The GDP figures (released by CSO, which comes under MOSPI, a government ministry) showed this for Q4 2011-12:

image

First, the total imports and exports figure was wrong.

For Q4 2012 GDP Data
(Rs. Cr.)
RBI BoP data
(Rs. Cr.)
Difference
Exports 679,926 591,790   -13%
Imports 631,398 762,716   +21%

Note: All data is at “current prices” (that is, not adjusted for inflation)

Essentially, exports were overstated by 13% and imports were understated by 21%. That’s a huge difference, and will take the GDP growth into negative territory.

Much of that, I had decoded was because “service exports and imports” were the missing component (we only knew about goods exports and imports, through the commerce ministroy).

For Q4 2012 My estimates(Rs. Cr.) RBI BoP data
(Rs. Cr.)
Difference
Exports 605,117 591,790   -2%
Imports 738,982 762,716   +3.2%

Even I was wrong, it seems, having understated the deficit by about 5%. The net export is about (-170,926 cr.), negative because we’ve imported more than exports. The GDP data had said we exported 48,000 cr. more than our imports in Q4 FY12.

If you add this all in, the GDP falls by about 220,000 cr. The March 2012 quarter GDP falls to 22.29 trillion, which is a nominal growth of just 2.2% over Q4 2011 (Jan to Mar 2011).

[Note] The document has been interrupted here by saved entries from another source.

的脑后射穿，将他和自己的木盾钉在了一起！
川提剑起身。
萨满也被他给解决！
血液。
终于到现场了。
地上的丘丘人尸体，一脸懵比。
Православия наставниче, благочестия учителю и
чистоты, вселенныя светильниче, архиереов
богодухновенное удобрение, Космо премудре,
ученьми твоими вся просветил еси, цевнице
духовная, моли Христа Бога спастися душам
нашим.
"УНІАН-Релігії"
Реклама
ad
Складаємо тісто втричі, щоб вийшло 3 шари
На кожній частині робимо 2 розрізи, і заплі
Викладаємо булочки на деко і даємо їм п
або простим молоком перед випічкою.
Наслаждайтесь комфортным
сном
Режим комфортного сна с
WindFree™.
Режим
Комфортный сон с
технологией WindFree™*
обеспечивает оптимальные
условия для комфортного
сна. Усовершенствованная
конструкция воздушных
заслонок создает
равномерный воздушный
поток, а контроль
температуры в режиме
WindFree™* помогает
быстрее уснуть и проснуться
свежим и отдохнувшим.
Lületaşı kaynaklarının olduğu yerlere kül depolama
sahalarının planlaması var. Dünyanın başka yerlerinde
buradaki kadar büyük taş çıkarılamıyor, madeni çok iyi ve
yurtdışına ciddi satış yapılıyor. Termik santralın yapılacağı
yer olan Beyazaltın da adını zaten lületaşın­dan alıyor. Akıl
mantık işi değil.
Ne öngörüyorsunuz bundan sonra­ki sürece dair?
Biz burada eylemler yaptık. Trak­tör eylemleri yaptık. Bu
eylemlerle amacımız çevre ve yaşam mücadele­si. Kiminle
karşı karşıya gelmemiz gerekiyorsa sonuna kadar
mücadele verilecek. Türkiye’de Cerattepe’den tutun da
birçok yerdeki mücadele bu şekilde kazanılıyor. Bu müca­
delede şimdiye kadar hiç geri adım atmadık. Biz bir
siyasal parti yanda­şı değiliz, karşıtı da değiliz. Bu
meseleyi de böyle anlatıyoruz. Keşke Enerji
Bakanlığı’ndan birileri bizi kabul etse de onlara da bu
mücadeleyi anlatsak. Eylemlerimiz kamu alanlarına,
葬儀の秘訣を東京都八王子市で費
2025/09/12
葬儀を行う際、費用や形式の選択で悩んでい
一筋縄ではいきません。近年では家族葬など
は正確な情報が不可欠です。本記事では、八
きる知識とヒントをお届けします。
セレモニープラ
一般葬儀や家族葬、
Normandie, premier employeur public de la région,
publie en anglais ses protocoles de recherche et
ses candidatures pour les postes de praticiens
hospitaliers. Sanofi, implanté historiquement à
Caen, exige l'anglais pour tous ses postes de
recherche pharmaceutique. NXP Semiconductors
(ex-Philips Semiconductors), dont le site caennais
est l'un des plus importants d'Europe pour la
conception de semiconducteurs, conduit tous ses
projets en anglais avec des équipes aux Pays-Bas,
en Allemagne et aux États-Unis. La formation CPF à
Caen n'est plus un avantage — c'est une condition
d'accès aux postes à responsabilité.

Since real growth will subtract inflation, which is running at 7%, we should have seen negative growth (or, in better english, a contraction in real GDP) in the last quarter of 2011-12. Of course, you need two consecutive quarters of negative GDP growth to qualify for a recession but we haven’t seen such a bleed in a long long time.